Add Knowledge to LLMs
LLMs can be enhanced with your own context and data
The Knowledge feature in Relevance AI empowers the Language Model (LLM) in your chain with the ability to understand and answer questions related to specific topics or domains that might not be covered by its general training data. This document provides a comprehensive guide to using the Knowledge feature to enhance the capabilities of your LLM in answering user queries accurately.
Uploading knowledge
When you create a new chain, in the builder you’ll see a section called “Knowledge”. This is where you can upload documents or datasets that you want your LLM to learn from.
Click on “add data” and you will see a modal to add data from an uploaded file, a website crawl, a third-party integration or an existing dataset.
Screenshot of Add Data modal for Knowledge
These are the following types:
Files are supported as a source of knowledge. They can be of type CSV, Excel, PDF and audio. For files like PDF and Audio, they will automatically have their text extracted and stored.
Multiple files can be uploaded to be added to knowledge.
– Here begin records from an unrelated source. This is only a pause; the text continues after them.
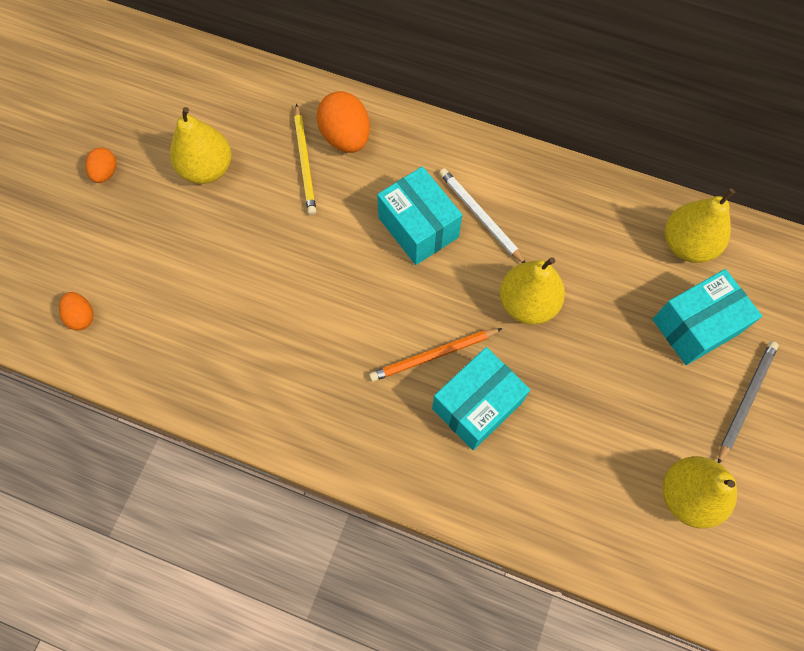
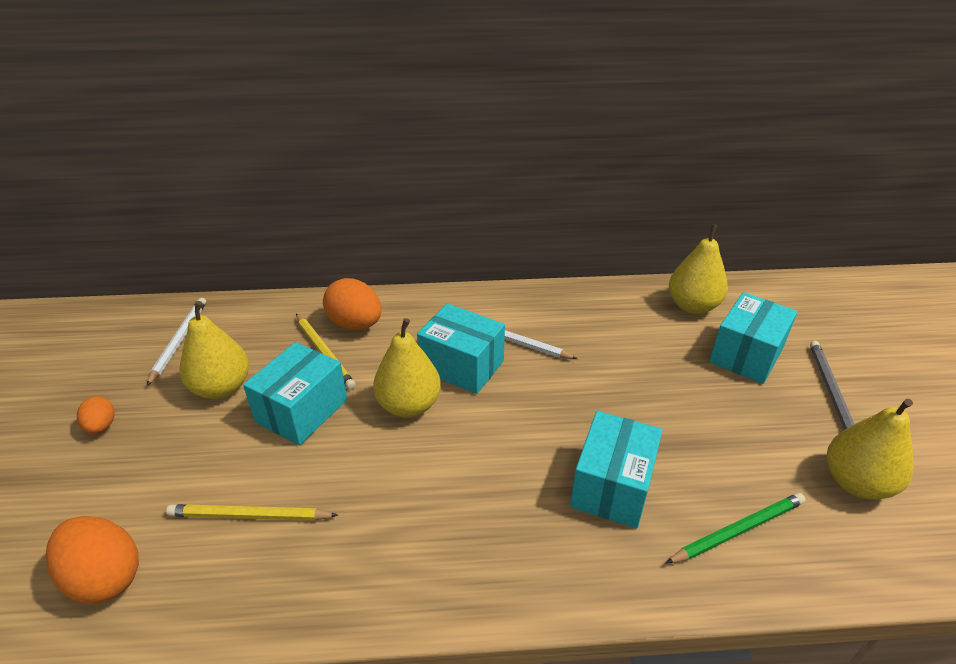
camera: 25 degrees left, 30 degrees down
(82, 316) = (105, 577): orange egg -> orange egg, size x1.80
(187, 97) = (179, 341): none -> white pencil
(190, 308) = (249, 516): none -> yellow pencil
(263, 221) = (302, 411): none -> turquoise box
(433, 356) = (541, 460): orange pencil -> none
(527, 303) = (598, 387): yellow pear -> yellow pear (409, 405)
(552, 488) = (738, 530): none -> green pencil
Within the dataset that’s created, depending on the file type additional metadata may be supplied. For example, the PDF filename will be included as an additional column whereas a CSV file will not contain additional columns beyond what’s provided.
Adding knowledge to LLM
Once you have selected the knowledge items you’d like to use in the Chain they’re now available to be used in LLM steps.
If you add an LLM step to the chain, you will now be able to inject into it the prompt with the variable {{ knowledge }}
. This will inject into the prompt information from the dataset based on the setting you have configured.
If you have multiple knowledge datasets selected, you can reference them individually by doing {{ knowledge.dataset_name }}
.
How is knowledge selected?
LLMs have a limit on the amount of context you can feed them into them, based on the modal you use. Because of this, if a dataset is too large it must be edited to fit into the context size. This is managed by a feature of relevance that gives you a number of options on how this is configured. You can read about this feature here.
How is data embedded into the knowledge base?
For the Advanced Knowledge tool step specifically, we use:
- Embedding model:
text-embedding-3-large
(3072-Dimensions) andembed-english-v3.0
(1024-Dimensions; default) from OpenAI and Cohere, respectively as we’ve found that they perform the best. - Large-Language-Model (LLM): We use Command-R Plus (Cohere’s flagship model) due to its ability to extract citations (legal domains should benefit from this ideally). You can change the LLM used in advanced options by selecting
gpt-4o
and other models.
The basic vector search uses the all-mpnet-base-v2
(768-Dimensions) open source model and will use the same by default for both embedding and retrieval. You can specify both at runtime with the advanced knowledge tool step.
For other default knowledge interactions like uploading knowledge or using the ‘knowledge search’ tool, it will use the all-mpnet-base-v2
model by default.
The vectorization happens at the stage of uploading knowlege by default. However, the advanced knowledge embeds on the fly and then caches.